Here are eight of the biggest myths that are out there:
1) President Obama tripled the deficit.
Reality: Bush's last budget had a $1.416 trillion deficit. Obama's first budget reduced that to $1.29 trillion.
True. TARP was expensive. This ignores that over 700 Billion of that last Bush year deficit has since been paid back in the TARP program.
2) President Obama raised taxes, which hurt the economy.
Reality: Obama cut taxes. 40% of the "stimulus" was wasted on tax cuts which only create debt, which is why it was so much less effective than it could have been.
Partially true. It was the only really effective part of the stimulus, the problem was the tax cuts were specifically targeted and thus less effective.
3) President Obama bailed out the banks.
Reality: While many people conflate the "stimulus" with the bank bailouts, the bank bailouts were requested by President Bush and his Treasury Secretary, former Goldman Sachs CEO Henry Paulson. (Paulson also wanted the bailouts to be "non-reviewable by any court or any agency.") The bailouts passed and began before the 2008 election of President Obama.
Um... No:
February 2009: Obama stimulus $200 billion for Fannie Mae and Freddie Mac
March 2009: Obama stimulus $30 billion for AIG
March 2009: Obama Stimulus $15 billion for small business lending
March 2009: Obama Stimulus $1 trillion to get toxic assets off bank’s troubled asset sheets
March 2009: Obama Stimulus $22 billion for Big 3 Automakers Chrysler and GM
The reality is Obama did bail out the banks. While TARP was relatively successful and money was paid back for that particular bail out, others continued to happen and are ignored by too many. Where did that money that got paid back go? I surmise a bit of it was on the above.

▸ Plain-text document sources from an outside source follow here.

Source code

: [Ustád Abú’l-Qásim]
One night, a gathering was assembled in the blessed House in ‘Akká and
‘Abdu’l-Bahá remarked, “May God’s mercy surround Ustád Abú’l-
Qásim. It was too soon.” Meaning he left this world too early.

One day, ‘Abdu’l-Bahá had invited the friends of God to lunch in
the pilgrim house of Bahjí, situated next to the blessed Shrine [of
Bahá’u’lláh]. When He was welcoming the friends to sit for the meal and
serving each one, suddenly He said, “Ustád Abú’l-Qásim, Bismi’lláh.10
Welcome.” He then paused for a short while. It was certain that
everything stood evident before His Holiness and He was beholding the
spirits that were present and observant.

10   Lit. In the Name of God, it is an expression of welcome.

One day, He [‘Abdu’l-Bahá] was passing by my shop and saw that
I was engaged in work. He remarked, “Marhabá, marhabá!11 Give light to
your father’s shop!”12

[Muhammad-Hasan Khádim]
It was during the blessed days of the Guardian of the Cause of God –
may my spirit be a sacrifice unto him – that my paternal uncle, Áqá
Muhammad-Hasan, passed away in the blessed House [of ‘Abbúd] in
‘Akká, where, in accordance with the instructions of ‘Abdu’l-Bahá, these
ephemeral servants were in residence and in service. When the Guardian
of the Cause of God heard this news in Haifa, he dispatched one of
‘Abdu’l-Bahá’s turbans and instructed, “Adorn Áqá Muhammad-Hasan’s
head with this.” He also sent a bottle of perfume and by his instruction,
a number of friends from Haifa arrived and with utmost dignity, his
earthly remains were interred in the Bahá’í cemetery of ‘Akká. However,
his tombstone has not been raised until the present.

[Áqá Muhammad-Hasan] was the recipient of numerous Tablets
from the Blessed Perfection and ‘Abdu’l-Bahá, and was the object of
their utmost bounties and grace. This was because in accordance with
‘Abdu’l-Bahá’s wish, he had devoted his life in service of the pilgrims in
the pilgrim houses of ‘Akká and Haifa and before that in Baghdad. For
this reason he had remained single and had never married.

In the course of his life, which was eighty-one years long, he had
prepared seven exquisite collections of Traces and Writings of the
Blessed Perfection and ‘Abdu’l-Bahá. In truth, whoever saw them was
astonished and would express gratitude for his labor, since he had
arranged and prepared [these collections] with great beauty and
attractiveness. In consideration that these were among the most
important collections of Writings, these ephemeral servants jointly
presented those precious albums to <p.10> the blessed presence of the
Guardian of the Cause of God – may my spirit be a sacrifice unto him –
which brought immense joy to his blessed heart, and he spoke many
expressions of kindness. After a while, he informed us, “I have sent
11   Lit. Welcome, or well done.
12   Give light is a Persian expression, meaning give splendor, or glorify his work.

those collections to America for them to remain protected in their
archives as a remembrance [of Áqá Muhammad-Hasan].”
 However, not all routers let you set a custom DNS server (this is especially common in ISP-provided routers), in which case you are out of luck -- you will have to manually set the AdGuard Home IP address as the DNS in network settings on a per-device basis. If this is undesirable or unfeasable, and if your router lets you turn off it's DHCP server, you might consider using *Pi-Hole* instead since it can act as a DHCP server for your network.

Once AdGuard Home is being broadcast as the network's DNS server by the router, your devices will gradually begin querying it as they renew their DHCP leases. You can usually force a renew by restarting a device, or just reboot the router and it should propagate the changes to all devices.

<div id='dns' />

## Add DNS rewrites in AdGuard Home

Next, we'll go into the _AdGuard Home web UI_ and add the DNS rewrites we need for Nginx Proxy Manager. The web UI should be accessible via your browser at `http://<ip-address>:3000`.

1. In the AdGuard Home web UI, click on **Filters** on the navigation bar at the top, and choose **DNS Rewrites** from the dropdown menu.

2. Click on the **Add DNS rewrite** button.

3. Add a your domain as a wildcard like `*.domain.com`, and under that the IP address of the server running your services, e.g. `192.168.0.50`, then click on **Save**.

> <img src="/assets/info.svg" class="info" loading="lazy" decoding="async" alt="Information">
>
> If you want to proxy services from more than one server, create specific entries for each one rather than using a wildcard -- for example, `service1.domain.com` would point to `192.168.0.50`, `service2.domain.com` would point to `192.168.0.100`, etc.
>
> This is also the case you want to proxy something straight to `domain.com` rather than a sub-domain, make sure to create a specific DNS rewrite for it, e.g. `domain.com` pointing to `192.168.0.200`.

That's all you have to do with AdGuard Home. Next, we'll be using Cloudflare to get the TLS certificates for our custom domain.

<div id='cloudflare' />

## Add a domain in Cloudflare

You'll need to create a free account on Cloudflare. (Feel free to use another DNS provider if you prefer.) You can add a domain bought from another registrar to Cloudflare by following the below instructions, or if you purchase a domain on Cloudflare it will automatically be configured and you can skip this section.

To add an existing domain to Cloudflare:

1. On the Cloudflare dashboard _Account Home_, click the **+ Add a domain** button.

4) The stimulus didn't work.
Reality: The stimulus worked, but was not enough. In fact, according to the Congressional Budget Office, the stimulus raised employment by between 1.4 million and 3.3 million jobs.
Partially true. The CBO by writ must assume that the numbers submitted to them by Congress are accurate, depending on reports from this source is foolish in the extreme. And yes, I will say the same when the numbers reflect something the Rs wanted them to reflect. Garbage in = Garbage out.
Portions of the stimulus did work, previously I even stated that the tax cuts were one of those.
5) Businesses will hire if they get tax cuts.
Reality: A business hires the right number of employees to meet demand. Having extra cash does not cause a business to hire, but a business that has a demand for what it does will find the money to hire. Businesses want customers, not tax cuts.
Businesses will hire when they are assured that the rules and the incentive will remain. There is nothing in the stimulus to give them that reassurance. The reality is, higher taxes will never cause any business to do better and be willing to hire. Such incentives must be directly linked to hiring.
6) Health care reform costs $1 trillion.
Reality: The health care reform reduces government deficits by $138 billion.
Again, based on false numbers fed to the CBO who MUST assume that the assumptions of Congress are fact. Now this "$1 Trillion" number came from the CBO report of $940 Billion. Actual cost estimates have climbed up since then, and the supposed "savings" in premiums failed to materialize.
7) Social Security is a Ponzi scheme, is "going broke," people live longer, fewer workers per retiree, etc.
Reality: Social Security has run a surplus since it began, has a trust fund in the trillions, is completely sound for at least 25 more years and cannot legally borrow so cannot contribute to the deficit (compare that to the military budget!) Life expectancy is only longer because fewer babies die; people who reach 65 live about the same number of years as they used to.
The reality is that any money collected for Social Security is spent in the General Funds and has been 100% that way since Clinton and the R Congress pretended they were "balancing the budget". They did this on the back of Social Security. The promise to pay is part of the $13 Trillion in debt we owe.
8) Government spending takes money out of the economy.
Reality: Government is We, the People and the money it spends is on We, the People. Many people do not know that it is government that builds the roads, airports, ports, courts, schools and other things that are the soil in which business thrives. Many people think that all government spending is on "welfare" and "foreign aid" when that is only a small part of the government's budget.
I'd like to see somebody say that spending takes away from the economy, do you have a link?
This stuff really matters.
If the public votes in a new Congress because a majority of voters think this one tripled the deficit, and as a result the new people follow the policies that actually tripled the deficit, the country could go broke.
If the public votes in a new Congress that rejects the idea of helping to create demand in the economy because they think it didn't work, then the new Congress could do things that cause a depression.
If the public votes in a new Congress because they think the health care reform will increase the deficit when it is actually projected to reduce the deficit, then the new Congress could repeal health care reform and thereby make the deficit worse. And on it goes.
Too bad you fell for talking points rather than looking into the facts of the matter.